* GOAL *
Return, unchanged, every line of the listing below from the line containing "common name: Brungrøn bladmåler" down to the final line of the listing, including both of those lines.

* RAW DATA *
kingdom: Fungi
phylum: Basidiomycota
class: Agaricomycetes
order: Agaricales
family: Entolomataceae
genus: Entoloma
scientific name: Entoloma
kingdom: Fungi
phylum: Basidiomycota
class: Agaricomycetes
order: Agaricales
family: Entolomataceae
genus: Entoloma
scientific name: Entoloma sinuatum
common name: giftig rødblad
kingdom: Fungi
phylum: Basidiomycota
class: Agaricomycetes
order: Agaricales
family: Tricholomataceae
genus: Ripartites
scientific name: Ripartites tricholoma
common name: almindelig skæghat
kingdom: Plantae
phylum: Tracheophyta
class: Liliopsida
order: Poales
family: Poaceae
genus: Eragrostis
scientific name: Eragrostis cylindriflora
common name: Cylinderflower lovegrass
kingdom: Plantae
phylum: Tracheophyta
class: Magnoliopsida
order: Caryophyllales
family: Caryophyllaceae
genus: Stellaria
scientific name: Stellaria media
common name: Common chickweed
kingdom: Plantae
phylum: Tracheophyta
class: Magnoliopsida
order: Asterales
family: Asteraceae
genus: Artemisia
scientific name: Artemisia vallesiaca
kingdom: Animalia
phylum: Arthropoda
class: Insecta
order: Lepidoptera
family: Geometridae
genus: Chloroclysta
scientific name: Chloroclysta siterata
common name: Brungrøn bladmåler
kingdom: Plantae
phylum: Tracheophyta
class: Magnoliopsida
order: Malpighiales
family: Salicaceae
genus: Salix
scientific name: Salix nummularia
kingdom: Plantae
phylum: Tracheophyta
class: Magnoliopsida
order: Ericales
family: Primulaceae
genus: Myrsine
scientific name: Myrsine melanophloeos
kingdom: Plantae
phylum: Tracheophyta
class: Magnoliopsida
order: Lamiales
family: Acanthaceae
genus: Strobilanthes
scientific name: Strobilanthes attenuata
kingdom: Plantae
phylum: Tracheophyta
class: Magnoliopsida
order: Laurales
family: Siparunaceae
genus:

* RESPONSE FOR THIS EXERCISE *
common name: Brungrøn bladmåler
kingdom: Plantae
phylum: Tracheophyta
class: Magnoliopsida
order: Malpighiales
family: Salicaceae
genus: Salix
scientific name: Salix nummularia
kingdom: Plantae
phylum: Tracheophyta
class: Magnoliopsida
order: Ericales
family: Primulaceae
genus: Myrsine
scientific name: Myrsine melanophloeos
kingdom: Plantae
phylum: Tracheophyta
class: Magnoliopsida
order: Lamiales
family: Acanthaceae
genus: Strobilanthes
scientific name: Strobilanthes attenuata
kingdom: Plantae
phylum: Tracheophyta
class: Magnoliopsida
order: Laurales
family: Siparunaceae
genus:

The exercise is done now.